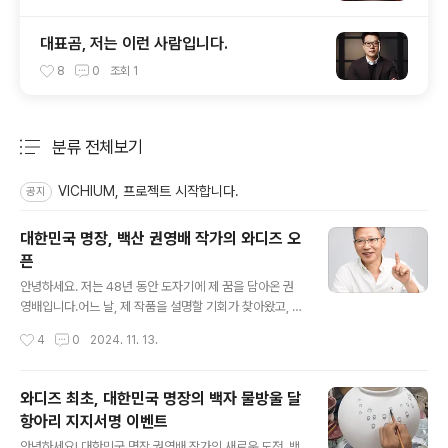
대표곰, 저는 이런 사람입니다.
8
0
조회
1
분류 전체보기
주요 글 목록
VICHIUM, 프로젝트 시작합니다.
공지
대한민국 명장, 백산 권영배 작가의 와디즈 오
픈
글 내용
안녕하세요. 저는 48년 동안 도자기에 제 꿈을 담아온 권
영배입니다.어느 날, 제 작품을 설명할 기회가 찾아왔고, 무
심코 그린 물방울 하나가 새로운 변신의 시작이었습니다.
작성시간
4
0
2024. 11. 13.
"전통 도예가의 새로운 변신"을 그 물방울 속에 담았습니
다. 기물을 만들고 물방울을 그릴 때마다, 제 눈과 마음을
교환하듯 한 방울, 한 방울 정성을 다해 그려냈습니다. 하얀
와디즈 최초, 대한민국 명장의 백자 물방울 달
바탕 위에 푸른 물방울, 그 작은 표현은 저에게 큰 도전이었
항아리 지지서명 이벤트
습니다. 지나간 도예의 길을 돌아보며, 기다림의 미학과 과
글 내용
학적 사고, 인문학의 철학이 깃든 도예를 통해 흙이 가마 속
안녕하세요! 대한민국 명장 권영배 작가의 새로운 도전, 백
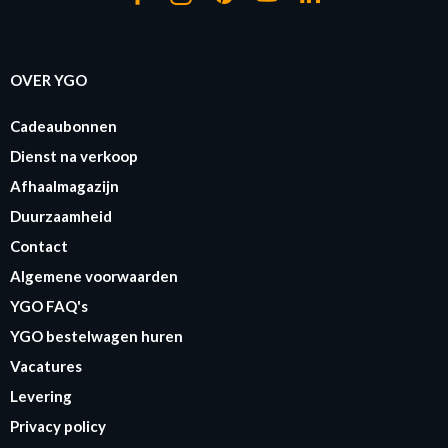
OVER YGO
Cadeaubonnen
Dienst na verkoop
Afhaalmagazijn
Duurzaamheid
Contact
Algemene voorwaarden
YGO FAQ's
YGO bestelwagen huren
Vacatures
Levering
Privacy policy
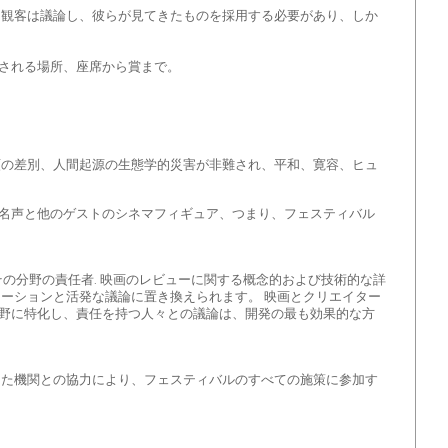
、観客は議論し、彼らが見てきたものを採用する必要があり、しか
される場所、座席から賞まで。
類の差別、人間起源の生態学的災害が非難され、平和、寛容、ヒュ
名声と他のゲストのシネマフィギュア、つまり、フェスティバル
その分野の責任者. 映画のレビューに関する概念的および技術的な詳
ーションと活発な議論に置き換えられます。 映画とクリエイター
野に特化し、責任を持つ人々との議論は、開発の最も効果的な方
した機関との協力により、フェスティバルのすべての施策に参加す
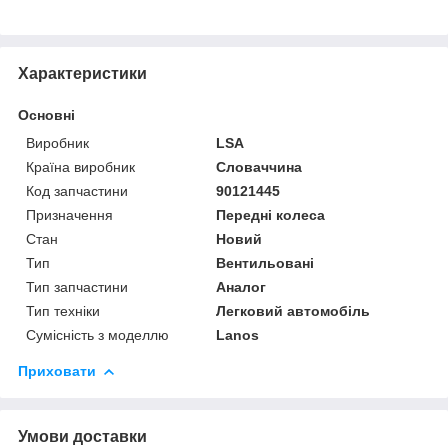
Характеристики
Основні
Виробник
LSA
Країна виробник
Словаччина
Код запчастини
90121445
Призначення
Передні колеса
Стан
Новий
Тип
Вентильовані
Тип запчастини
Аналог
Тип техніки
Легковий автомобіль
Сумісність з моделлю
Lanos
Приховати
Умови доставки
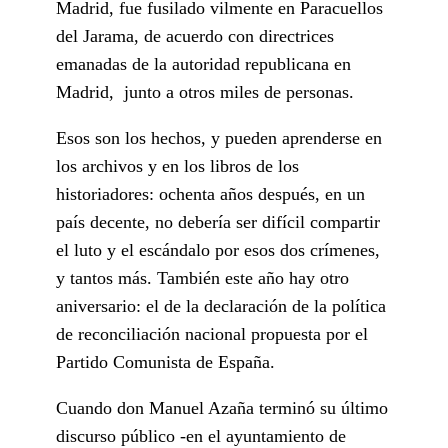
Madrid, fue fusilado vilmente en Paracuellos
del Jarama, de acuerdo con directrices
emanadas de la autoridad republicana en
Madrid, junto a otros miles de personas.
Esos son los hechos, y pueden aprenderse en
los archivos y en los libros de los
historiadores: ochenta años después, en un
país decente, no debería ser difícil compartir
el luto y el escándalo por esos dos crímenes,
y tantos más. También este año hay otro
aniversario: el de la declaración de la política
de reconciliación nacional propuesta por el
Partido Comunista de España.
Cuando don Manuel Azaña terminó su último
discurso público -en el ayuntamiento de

#####

About this exercise:
You are asked to reproduce each line above exactly, but to exclude the pictures.

Result:
대표곰, 저는 이런 사람입니다.
8
0
조회
1
분류 전체보기
주요 글 목록
VICHIUM, 프로젝트 시작합니다.
공지
대한민국 명장, 백산 권영배 작가의 와디즈 오
픈
글 내용
안녕하세요. 저는 48년 동안 도자기에 제 꿈을 담아온 권
영배입니다.어느 날, 제 작품을 설명할 기회가 찾아왔고, 무
심코 그린 물방울 하나가 새로운 변신의 시작이었습니다.
작성시간
4
0
2024. 11. 13.
"전통 도예가의 새로운 변신"을 그 물방울 속에 담았습니
다. 기물을 만들고 물방울을 그릴 때마다, 제 눈과 마음을
교환하듯 한 방울, 한 방울 정성을 다해 그려냈습니다. 하얀
와디즈 최초, 대한민국 명장의 백자 물방울 달
바탕 위에 푸른 물방울, 그 작은 표현은 저에게 큰 도전이었
항아리 지지서명 이벤트
습니다. 지나간 도예의 길을 돌아보며, 기다림의 미학과 과
글 내용
학적 사고, 인문학의 철학이 깃든 도예를 통해 흙이 가마 속
안녕하세요! 대한민국 명장 권영배 작가의 새로운 도전, 백
OVER YGO
Cadeaubonnen
Dienst na verkoop
Afhaalmagazijn
Duurzaamheid
Contact
Algemene voorwaarden
YGO FAQ's
YGO bestelwagen huren
Vacatures
Levering
Privacy policy
、観客は議論し、彼らが見てきたものを採用する必要があり、しか
される場所、座席から賞まで。
類の差別、人間起源の生態学的災害が非難され、平和、寛容、ヒュ
名声と他のゲストのシネマフィギュア、つまり、フェスティバル
その分野の責任者. 映画のレビューに関する概念的および技術的な詳
ーションと活発な議論に置き換えられます。 映画とクリエイター
野に特化し、責任を持つ人々との議論は、開発の最も効果的な方
した機関との協力により、フェスティバルのすべての施策に参加す
Характеристики
Основні
Виробник
LSA
Країна виробник
Словаччина
Код запчастини
90121445
Призначення
Передні колеса
Стан
Новий
Тип
Вентильовані
Тип запчастини
Аналог
Тип техніки
Легковий автомобіль
Сумісність з моделлю
Lanos
Приховати
Умови доставки
Madrid, fue fusilado vilmente en Paracuellos
del Jarama, de acuerdo con directrices
emanadas de la autoridad republicana en
Madrid, junto a otros miles de personas.
Esos son los hechos, y pueden aprenderse en
los archivos y en los libros de los
historiadores: ochenta años después, en un
país decente, no debería ser difícil compartir
el luto y el escándalo por esos dos crímenes,
y tantos más. También este año hay otro
aniversario: el de la declaración de la política
de reconciliación nacional propuesta por el
Partido Comunista de España.
Cuando don Manuel Azaña terminó su último
discurso público -en el ayuntamiento de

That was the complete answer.